For College students, this means figuring out which of the five foundational approaches, seven sector requirements and 12-plus major requirements you should take care of next.

In an attempt to prevent anyone else from doing the same thing I did, here’s a true tale of academic woe. In spring 2007, I took “The 19th Century Novel.” It was a fine course — we read novels, wrote papers about them and discussed them in class. Pretty standard Englishy stuff. According to the description of the Arts and Letters requirement on the College web site, courses for this sector should be “concerned with works of creativity [and] address a considerable breadth of material.”

My naïve mind believed that “The 19th Century Novel” clearly met these goals, and therefore I could just take advantage of that nifty teal-and-black button on my Academic Planning Worksheet that says “Approved by Petition” in order to fill it. Choosing a class not on the approved list and assuming that merely because it was an English course that dealt with both arts and letters it would be counted was a mistake on my part.

I realized that it hadn’t filled my worksheet shortly after I finished the semester, but didn’t speak to anyone about it for about a year (hey, I’m a busy person). I finally met with many advisers in the College Office and the English Department. Everyone was extremely kind and agreed that the course should count, but that unfortunately for whatever reason (most likely because my professor didn’t turn in her syllabus to the appropriate committee in time), my course had not made the list.

So what about retroactive course-counting? According to what one adviser told me, getting a course to count retroactively would require a petition, signed by 2/3 of the standing faculty of the (in this case English) department, and then be voted on by the Committee on Undergraduate Academic Standing. She cautioned it would probably be faster and easier for me to just give up on the petition and take another course.

Although I ultimately took her advice, there needs to be an easier way for students to petition to get courses counted for sector requirements. Some sectors have an extremely limited number of courses to choose from — ironic, since Penn’s most outstanding feature academically is its focus on interdisciplinary studies. More courses should be available to fill requirements and that the process to make your case should be more open, not restrictive.

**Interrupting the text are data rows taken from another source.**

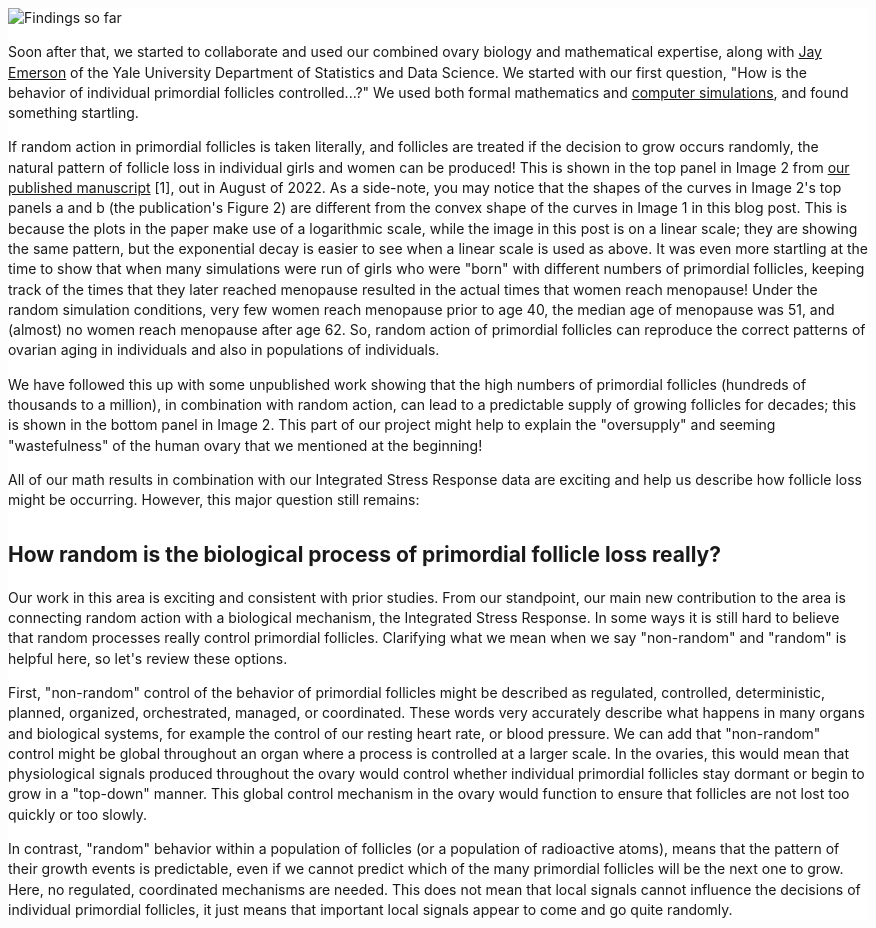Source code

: 
![Findings so far](https://johnsonlab.github.io/images/findings_so_farx.png)

Soon after that, we started to collaborate and used our combined ovary biology and mathematical expertise, along with [Jay Emerson](http://www.stat.yale.edu/~jay/) of the Yale University Department of Statistics and Data Science. We started with our first question, "How is the behavior of individual primordial follicles controlled...?" We used both formal mathematics and [computer simulations](https://figshare.com/articles/software/R_files_and_Primordial_Follicle_Dataset/19858987), and found something startling.

If random action in primordial follicles is taken literally, and follicles are treated if the decision to grow occurs randomly, the natural pattern of follicle loss in individual girls and women can be produced! This is shown in the top panel in Image 2 from [our published manuscript](https://doi.org/10.7717/peerj.13941) [1], out in August of 2022. As a side-note, you may notice that the shapes of the curves in Image 2's top panels a and b (the publication's Figure 2) are different from the convex shape of the curves in Image 1 in this blog post. This is because the plots in the paper make use of a logarithmic scale, while the image in this post is on a linear scale; they are showing the same pattern, but the exponential decay is easier to see when a linear scale is used as above. It was even more startling at the time to show that when many simulations were run of girls who were "born" with different numbers of primordial follicles, keeping track of the times that they later reached menopause resulted in the actual times that women reach menopause! Under the random simulation conditions, very few women reach menopause prior to age 40, the median age of menopause was 51, and (almost) no women reach menopause after age 62. So, random action of primordial follicles can reproduce the correct patterns of ovarian aging in individuals and also in populations of individuals.

We have followed this up with some unpublished work showing that the high numbers of primordial follicles (hundreds of thousands to a million), in combination with random action, can lead to a predictable supply of growing follicles for decades; this is shown in the bottom panel in Image 2. This part of our project might help to explain the "oversupply" and seeming "wastefulness" of the human ovary that we mentioned at the beginning!

All of our math results in combination with our Integrated Stress Response data are exciting and help us describe how follicle loss might be occurring. However, this major question still remains:

## How random is the biological process of primordial follicle loss **really?**

Our work in this area is exciting and consistent with prior studies. From our standpoint, our main new contribution to the area is connecting random action with a biological mechanism, the Integrated Stress Response. In some ways it is still hard to believe that random processes really control primordial follicles. Clarifying what we mean when we say "non-random" and "random" is helpful here, so let's review these options.

First, "non-random" control of the behavior of primordial follicles might be described as regulated, controlled, deterministic, planned, organized, orchestrated, managed, or coordinated. These words very accurately describe what happens in many organs and biological systems, for example the control of our resting heart rate, or blood pressure. We can add that "non-random" control might be global throughout an organ where a process is controlled at a larger scale. In the ovaries, this would mean that physiological signals produced throughout the ovary would control whether individual primordial follicles stay dormant or begin to grow in a "top-down" manner. This global control mechanism in the ovary would function to ensure that follicles are not lost too quickly or too slowly.

In contrast, "random" behavior within a population of follicles (or a population of radioactive atoms), means that the pattern of their growth events is predictable, even if we cannot predict which of the many primordial follicles will be the next one to grow. Here, no regulated, coordinated mechanisms are needed. This does not mean that local signals cannot influence the decisions of individual primordial follicles, it just means that important local signals appear to come and go quite randomly.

Diana Rodriguez-Sains, a College senior, went and spoke to a College adviser after realizing that neither of the two courses she took to fulfill the Living World requirement — “Intro to Linguistics” and “Humans and the Environment” — actually did.

“I was told the College Office did not even entertain the idea of petitions to meet sector requirements,” said Rodriguez-Sains, who is now enrolled in Psych 001. “I now feel like I’ve taken three courses that fulfill the stated requirements of Living World. It seems like the goal of having sectors, of exposing students to a greater number of academic disciplines, is lost in the mess of course confusion.”

Penn is constantly retooling its academic requirements, making sure they provide students with the best liberal-arts education possible. It would benefit both the administration and students if a clearly stated, reasonable petition process for students wishing to count a different course toward a sector requirement were posted on the College web site.

Some of the unique goals of Penn — and one that the University places a great deal of emphasis on — are merging disciplines and giving students the tools to independently chart their education. It’s time to loosen the restrictions so students can do so.